Options: What Are They and How They Are Used In Structured Notes
Options are popular financial instruments that give their holders unique payoff structure. They have been traded as early as ancient Greece, when traders speculated on Olive harvest1. Today, options are commoditized contracts traded on various exchanges such as CME or NYSE.
Why Options?
Easy to buy and sell - they are one of the most popular financial instruments, used by a wide variety of retail and institutional investors.
Flexible - allowing investors to express a wide variety of market views, tailored to their time horizon and investment goals.
Many use cases - hedge an existing portfolio position, used as insurance against an undesirable event, or provide leverage exposure to an asset
What Are Options?2
They are derivative financial instruments - i.e., their value is derived from an underlying asset such as a stock.
They give the buyer a right (not obligation) to buy or sell an asset at a specific price (strike price) in the future. 3 The right to buy an asset is called a Call Option, and the right to sell an asset is called a Put Option.
Buyer would almost always4 pay a premium to the seller to buy an option.
You can trade an option, usually through a brokerage account, by buying or selling it.
Each option has a fixed maturity date such as October 5, 2023.
Options have a strike price. The strike price is the price at which the buyer of a call (put) option can buy (sell) the asset to the seller of the option contract.5
How are Options Used in Structured Notes?6
Options are typically a component of a structured note in order to give the note holder a guaranteed payout structure upfront.
In general, to create a structured note, option(s) is(are) either sold to generate a volatility-based yield of an asset, or is(are) bought to provide a directional exposure to an asset.
For principal protected notes, one or a combination of options are bought in order to give the note holder participation in the price movement of an underlying asset while maintaining principal protection for the note holder.
For yield enhancement notes, either call or put options are sold in order to give the note holder a volatility-based yield of the underlying asset. The risk to the noteholder is that if the price of the asset exceeds the strike price, which triggers the exercise of the option, the noteholder may take on losses. However, the beauty of a structured note is that the risk and payoff of a note is guaranteed up front so there is no surprise to the noteholder.
Conclusion
Options are versatile financial instruments that offer both retail and institutional investors a range of strategic possibilities, from hedging risk to amplifying returns. Their adaptability also extends to the realm of structured notes, where they serve to predefine risk and reward for investors. Whether you're looking to protect your principal or enhance yield, options can be tailored to meet diverse financial goals. However, understanding their complexities is crucial for maximizing their potential. In summary, options are indispensable tools in modern finance, offering unparalleled flexibility and strategic depth.
Remember that none of the information presented in this letter or on the blog constitutes investment advice or solicitation of any kind. Fig Investments is not currently offering any investment products. Before investing money in any asset or investment product, you should conduct your independent due diligence. Please refer to Fig Investments' disclosures here.

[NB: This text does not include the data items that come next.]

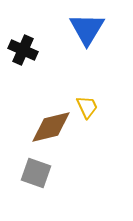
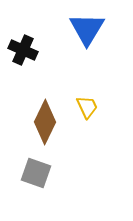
brown diamond: moved 6 px left, 5 px up; rotated 51 degrees counterclockwise
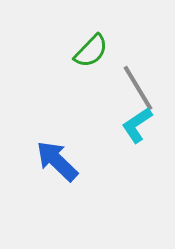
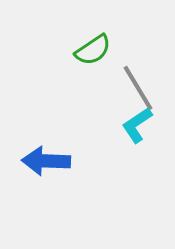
green semicircle: moved 2 px right, 1 px up; rotated 12 degrees clockwise
blue arrow: moved 11 px left; rotated 42 degrees counterclockwise
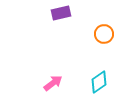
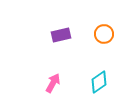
purple rectangle: moved 22 px down
pink arrow: rotated 24 degrees counterclockwise
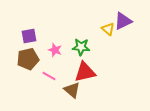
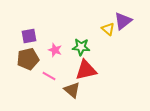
purple triangle: rotated 12 degrees counterclockwise
red triangle: moved 1 px right, 2 px up
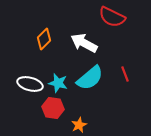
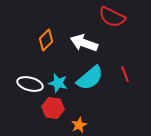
orange diamond: moved 2 px right, 1 px down
white arrow: rotated 8 degrees counterclockwise
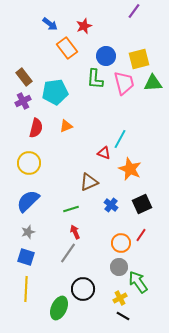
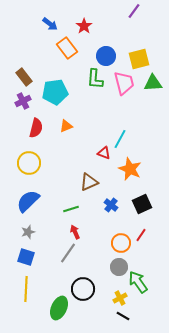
red star: rotated 14 degrees counterclockwise
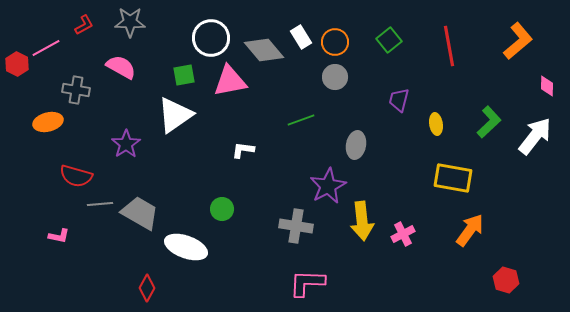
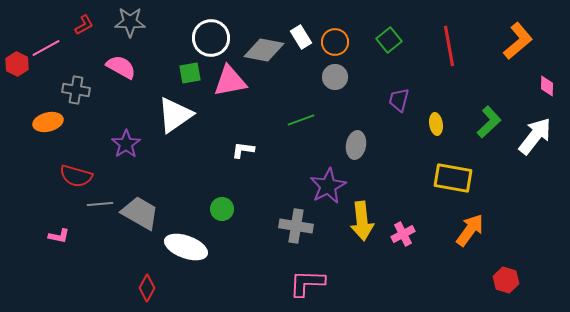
gray diamond at (264, 50): rotated 39 degrees counterclockwise
green square at (184, 75): moved 6 px right, 2 px up
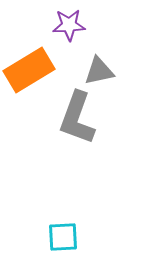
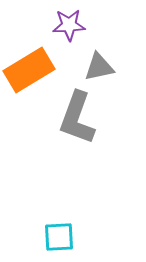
gray triangle: moved 4 px up
cyan square: moved 4 px left
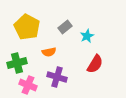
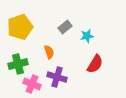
yellow pentagon: moved 7 px left; rotated 25 degrees clockwise
cyan star: rotated 16 degrees clockwise
orange semicircle: rotated 96 degrees counterclockwise
green cross: moved 1 px right, 1 px down
pink cross: moved 4 px right, 1 px up
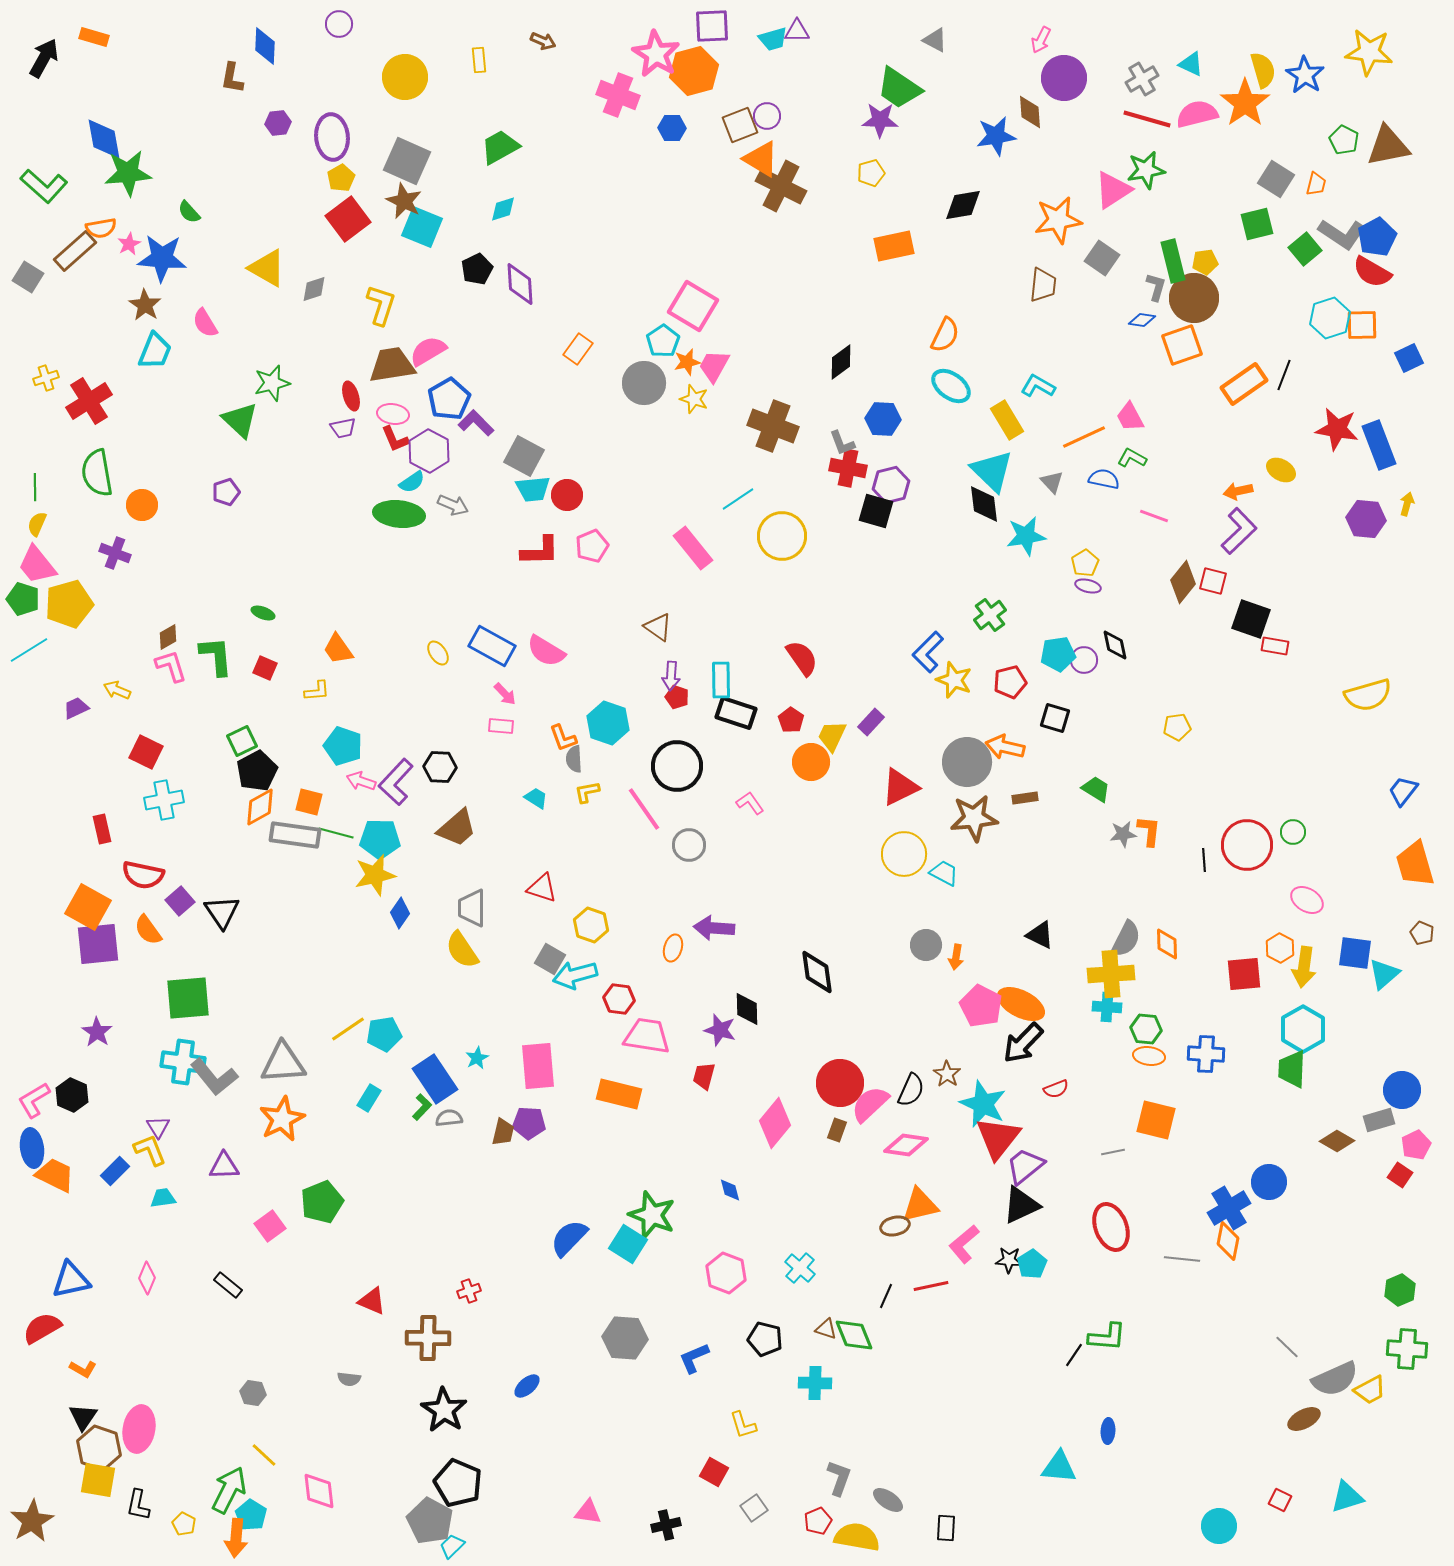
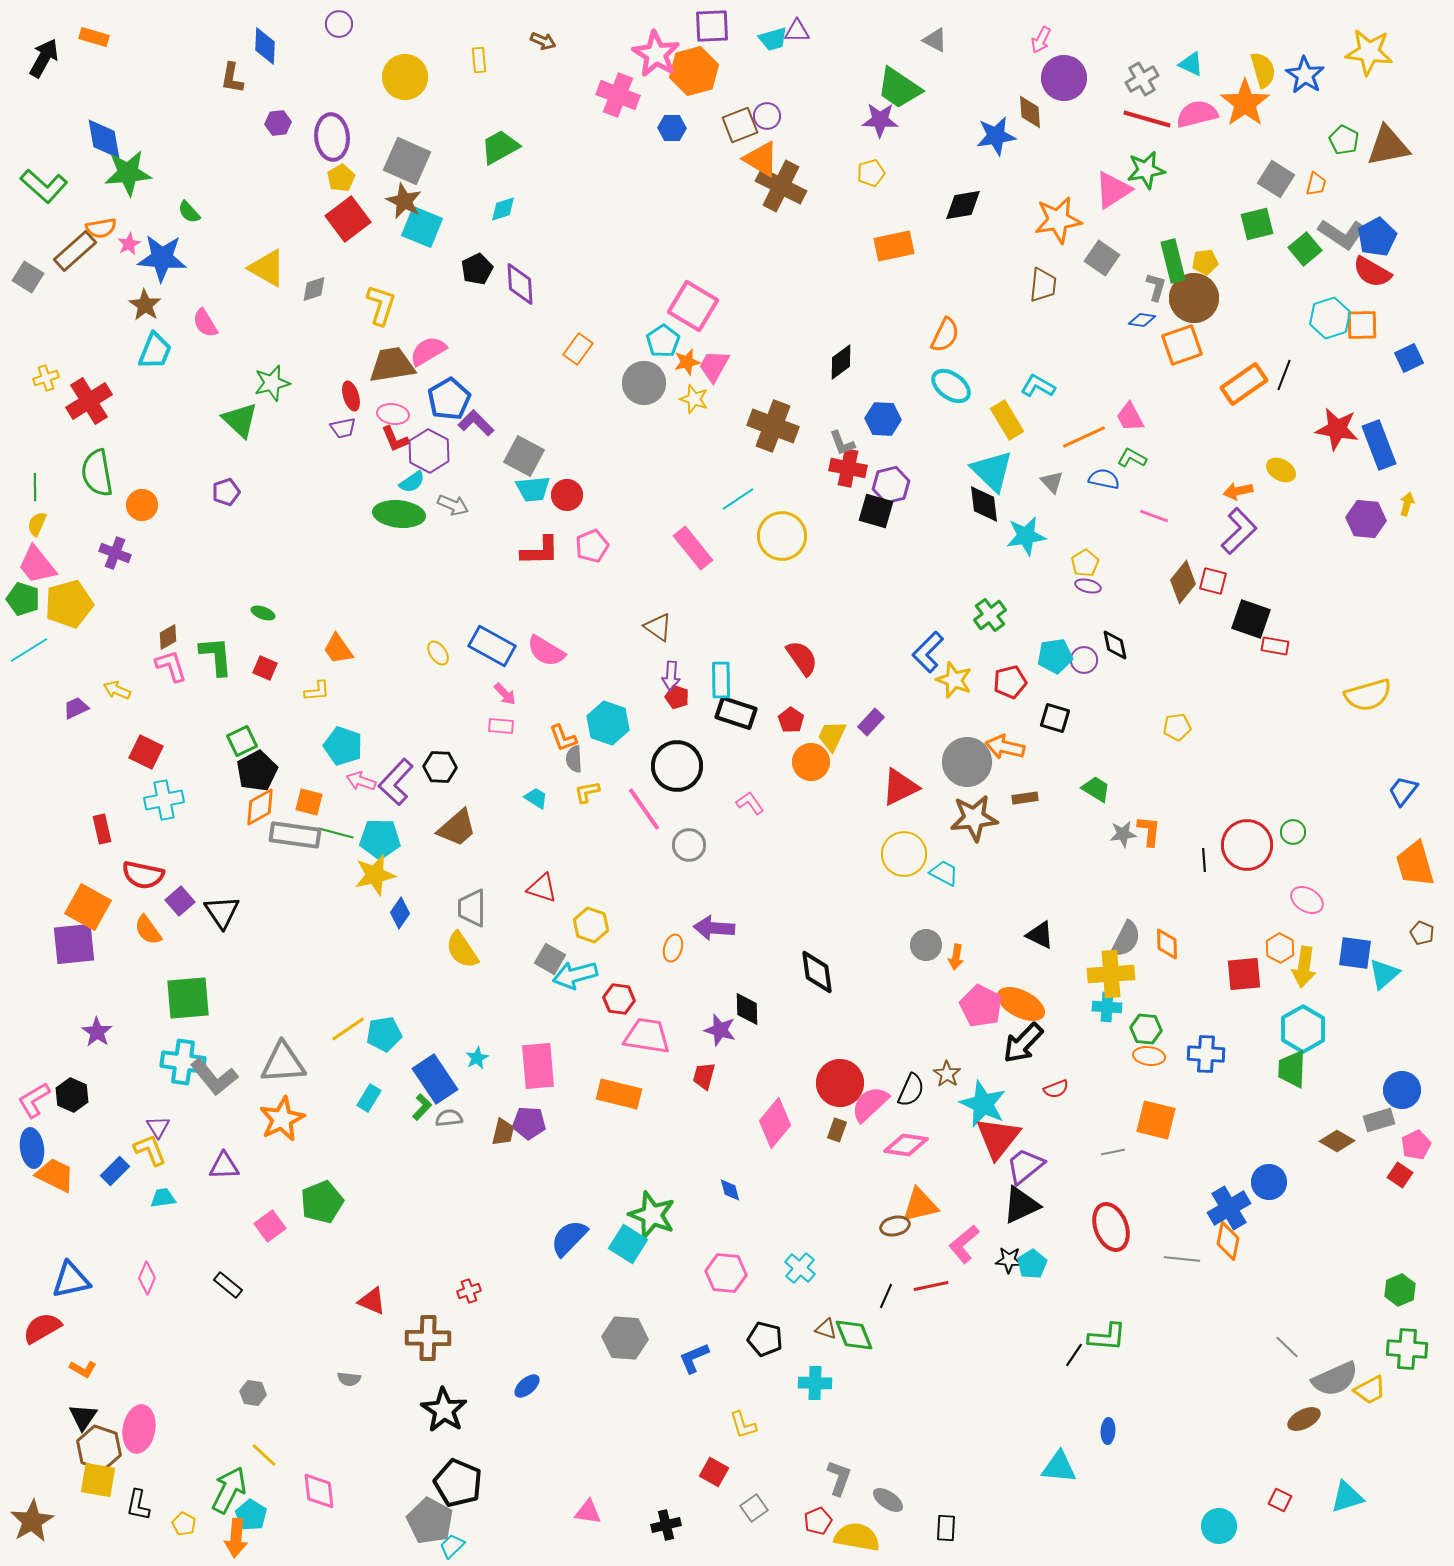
cyan pentagon at (1058, 654): moved 3 px left, 2 px down
purple square at (98, 944): moved 24 px left
pink hexagon at (726, 1273): rotated 15 degrees counterclockwise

https://www.businessinsider.com/the-story-of-the-first-ever-options-trade-in-recorded-history-2012-3
For this post, we will be focusing on American Style vanilla options. There are various classes of options with different styles of “exercising” the option - how the buyer elect to get the payout, such as European or Asian options, or different ways the payout is calculated, such as exotic options.
Hence the name “option”. The buyer always has the option to buy or sell something, but doesn’t have to.
“Almost always” - unless an asset price trades negative, like WTI oil did in June 2020: https://www.cnbc.com/2020/06/16/how-negative-oil-prices-revealed-the-dangers-of-futures-trading.html
Most of the option contracts are traded through exchanges, and are cleared through a clearing house such as the Option Clearing Corporation (OCC) (https://www.theocc.com/). This just means you don’t have to manually find a seller and making sure they are good for paying you out for the option contract - the clearing house would guarantee all the option contracts will settle.